Records:
────────

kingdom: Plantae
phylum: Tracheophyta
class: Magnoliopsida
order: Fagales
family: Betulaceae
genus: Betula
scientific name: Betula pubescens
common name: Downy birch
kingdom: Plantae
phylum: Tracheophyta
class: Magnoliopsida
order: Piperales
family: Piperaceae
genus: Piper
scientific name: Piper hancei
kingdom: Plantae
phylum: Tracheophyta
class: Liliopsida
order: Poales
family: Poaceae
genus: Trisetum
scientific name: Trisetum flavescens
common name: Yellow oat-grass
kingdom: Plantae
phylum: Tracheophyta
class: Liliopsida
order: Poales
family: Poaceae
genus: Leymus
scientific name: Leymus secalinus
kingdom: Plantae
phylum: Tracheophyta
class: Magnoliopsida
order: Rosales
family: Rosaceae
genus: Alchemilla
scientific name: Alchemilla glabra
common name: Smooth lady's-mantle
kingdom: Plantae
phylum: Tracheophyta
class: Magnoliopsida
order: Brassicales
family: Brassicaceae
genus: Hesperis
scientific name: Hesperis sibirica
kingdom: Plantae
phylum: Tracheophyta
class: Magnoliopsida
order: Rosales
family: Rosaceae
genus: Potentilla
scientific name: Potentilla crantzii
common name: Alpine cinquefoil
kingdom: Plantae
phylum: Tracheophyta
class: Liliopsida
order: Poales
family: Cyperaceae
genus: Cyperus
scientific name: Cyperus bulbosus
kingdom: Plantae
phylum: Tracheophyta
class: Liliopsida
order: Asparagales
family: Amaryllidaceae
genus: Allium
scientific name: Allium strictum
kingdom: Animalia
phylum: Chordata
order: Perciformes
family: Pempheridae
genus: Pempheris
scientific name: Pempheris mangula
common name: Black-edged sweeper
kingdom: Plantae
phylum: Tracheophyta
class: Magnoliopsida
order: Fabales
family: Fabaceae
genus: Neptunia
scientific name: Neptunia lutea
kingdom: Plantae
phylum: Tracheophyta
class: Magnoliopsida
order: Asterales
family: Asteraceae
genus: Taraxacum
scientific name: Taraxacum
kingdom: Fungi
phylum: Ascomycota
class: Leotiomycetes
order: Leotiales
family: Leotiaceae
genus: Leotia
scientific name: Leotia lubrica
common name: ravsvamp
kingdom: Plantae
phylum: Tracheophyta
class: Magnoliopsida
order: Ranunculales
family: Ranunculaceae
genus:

────────

» **INSTRUCTION**: Render every line of the rows above as a Markdown table with two columns, No and Line. Number each line in No, put its text in Line, and leave out any blank lines.

» **EXPECTED OUTPUT**:
| No | Line |
|---|---|
| 1 | kingdom: Plantae |
| 2 | phylum: Tracheophyta |
| 3 | class: Magnoliopsida |
| 4 | order: Fagales |
| 5 | family: Betulaceae |
| 6 | genus: Betula |
| 7 | scientific name: Betula pubescens |
| 8 | common name: Downy birch |
| 9 | kingdom: Plantae |
| 10 | phylum: Tracheophyta |
| 11 | class: Magnoliopsida |
| 12 | order: Piperales |
| 13 | family: Piperaceae |
| 14 | genus: Piper |
| 15 | scientific name: Piper hancei |
| 16 | kingdom: Plantae |
| 17 | phylum: Tracheophyta |
| 18 | class: Liliopsida |
| 19 | order: Poales |
| 20 | family: Poaceae |
| 21 | genus: Trisetum |
| 22 | scientific name: Trisetum flavescens |
| 23 | common name: Yellow oat-grass |
| 24 | kingdom: Plantae |
| 25 | phylum: Tracheophyta |
| 26 | class: Liliopsida |
| 27 | order: Poales |
| 28 | family: Poaceae |
| 29 | genus: Leymus |
| 30 | scientific name: Leymus secalinus |
| 31 | kingdom: Plantae |
| 32 | phylum: Tracheophyta |
| 33 | class: Magnoliopsida |
| 34 | order: Rosales |
| 35 | family: Rosaceae |
| 36 | genus: Alchemilla |
| 37 | scientific name: Alchemilla glabra |
| 38 | common name: Smooth lady's-mantle |
| 39 | kingdom: Plantae |
| 40 | phylum: Tracheophyta |
| 41 | class: Magnoliopsida |
| 42 | order: Brassicales |
| 43 | family: Brassicaceae |
| 44 | genus: Hesperis |
| 45 | scientific name: Hesperis sibirica |
| 46 | kingdom: Plantae |
| 47 | phylum: Tracheophyta |
| 48 | class: Magnoliopsida |
| 49 | order: Rosales |
| 50 | family: Rosaceae |
| 51 | genus: Potentilla |
| 52 | scientific name: Potentilla crantzii |
| 53 | common name: Alpine cinquefoil |
| 54 | kingdom: Plantae |
| 55 | phylum: Tracheophyta |
| 56 | class: Liliopsida |
| 57 | order: Poales |
| 58 | family: Cyperaceae |
| 59 | genus: Cyperus |
| 60 | scientific name: Cyperus bulbosus |
| 61 | kingdom: Plantae |
| 62 | phylum: Tracheophyta |
| 63 | class: Liliopsida |
| 64 | order: Asparagales |
| 65 | family: Amaryllidaceae |
| 66 | genus: Allium |
| 67 | scientific name: Allium strictum |
| 68 | kingdom: Animalia |
| 69 | phylum: Chordata |
| 70 | order: Perciformes |
| 71 | family: Pempheridae |
| 72 | genus: Pempheris |
| 73 | scientific name: Pempheris mangula |
| 74 | common name: Black-edged sweeper |
| 75 | kingdom: Plantae |
| 76 | phylum: Tracheophyta |
| 77 | class: Magnoliopsida |
| 78 | order: Fabales |
| 79 | family: Fabaceae |
| 80 | genus: Neptunia |
| 81 | scientific name: Neptunia lutea |
| 82 | kingdom: Plantae |
| 83 | phylum: Tracheophyta |
| 84 | class: Magnoliopsida |
| 85 | order: Asterales |
| 86 | family: Asteraceae |
| 87 | genus: Taraxacum |
| 88 | scientific name: Taraxacum |
| 89 | kingdom: Fungi |
| 90 | phylum: Ascomycota |
| 91 | class: Leotiomycetes |
| 92 | order: Leotiales |
| 93 | family: Leotiaceae |
| 94 | genus: Leotia |
| 95 | scientific name: Leotia lubrica |
| 96 | common name: ravsvamp |
| 97 | kingdom: Plantae |
| 98 | phylum: Tracheophyta |
| 99 | class: Magnoliopsida |
| 100 | order: Ranunculales |
| 101 | family: Ranunculaceae |
| 102 | genus: |